The “rewiring” of the brain involves guiding electrodes to areas known to govern specific functions. A small current is delivered from a battery implanted beneath the collar bone and connected by wires to the electrodes in the brain itself.
Westall, from Melton Mowbray, Leicestershire, suffered from a genetic form of a condition called dystonia, in which fierce, uncontrollable muscle spasms force victims into painful contortions, making walking impossible.
She underwent a lengthy experimental procedure by Marwan Hariz, professor of functional neurosurgery at the Institute of Neurology in London. Tiny filaments, thinner than a human hair, were implanted in her brain to carry electrical current that would interrupt the signals sending her muscles into spasm. They produced miraculous results.
“It is hard to find words for how much it has changed my life,” said Westall. “I spent seven years of my life in a wheelchair before the operation. Now I’m not only walking, I’m singing and dancing in amateur shows.”
Instead of facing a life of increasing pain, suffering and premature death, she is now working as a volunteer classroom assistant and trying to find ways to make up for all the schooling she missed because of the heavy drug regime needed to control her condition.
“We have a technology here that is sensational and very important,” said Hariz. “It is not new — it has been around for 10 or 15 years for Parkinson’s but it is only now being developed.”
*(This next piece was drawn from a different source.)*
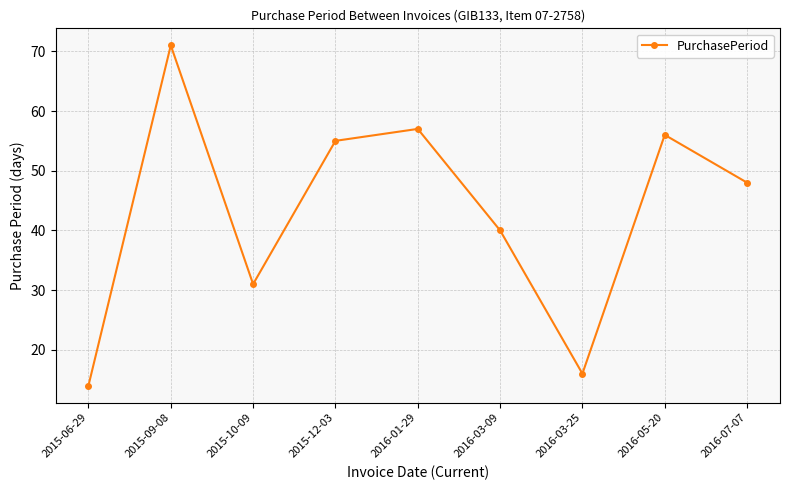

Which category has the highest value across all series?

2015-09-08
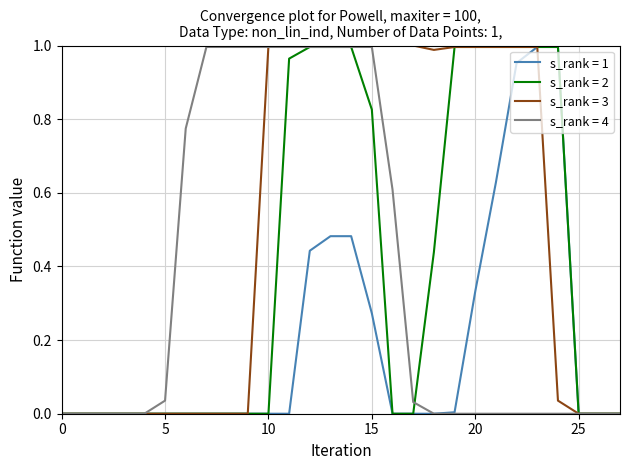

Which series has the largest total across all categories?

s_rank = 3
Patients and other doctors have been wary of the technique because of brain surgery’s association with lobotomies, now discredited as crude and dangerous. However, pioneers of brain implants point out that the effect is reversible because the devices can simply be switched off.
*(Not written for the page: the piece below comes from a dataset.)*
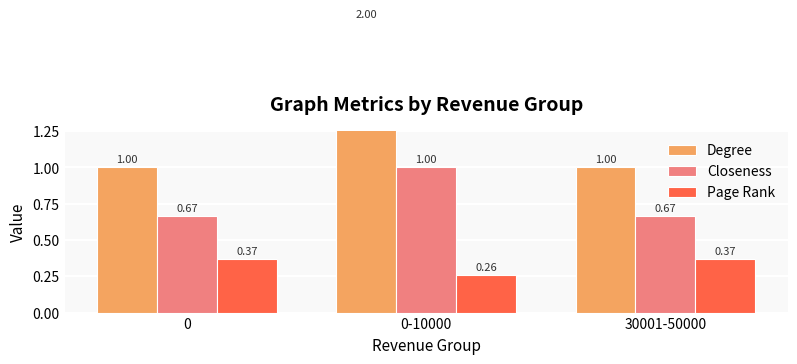

Which label corresponds to the smallest value in the chart?

0-10000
They have already produced promising results in operations around the world on patients with migraine headaches and obsessive compulsive disorder.
Hariz and his colleagues now believe depression is likely to be the next major disorder where large numbers of patients could benefit from the technology.
A handful of sufferers in America have already reported substantially improved moods following experiments with implants, and the first British study is under way.
Patients are being identified for a study at Bristol University, where a preliminary group of eight severely depressed individuals in their late twenties and older will undergo surgery this year to implant four electrodes in different areas of their brains.
Consultant psychiatrist Andrea Malizia, who is leading the project, will then investigate which electrodes and which electrical frequencies are the most effective in inhibiting the abnormal signals that cause depression. “Up to 5% of the population suffer from recurrent severe depression,” Malizia said. “This could make a big difference to a large number of them.”
Another project is studying the optimum positioning for electrodes to help sufferers of Parkinson’s disease, which causes loss of muscle control. More than 100 patients a year now receive the £30,000 procedure on the NHS.
One of the first was Mike Robins from Southampton, who began suffering from the condition at 55 and was offered the chance of surgery soon afterwards.
“The tremor was so bad I was considering suicide, I couldn’t do anything,” he said.
Surgeons at the Radcliffe infirmary in Oxford gave him a local anaesthetic and used a hand drill to penetrate his skull.
“I felt quite scared when they passed a spot which made my speech go,” said Robins, who is now 62. “When they got to the right spot the tremor stopped dead and was gone for good. This procedure is amazing.”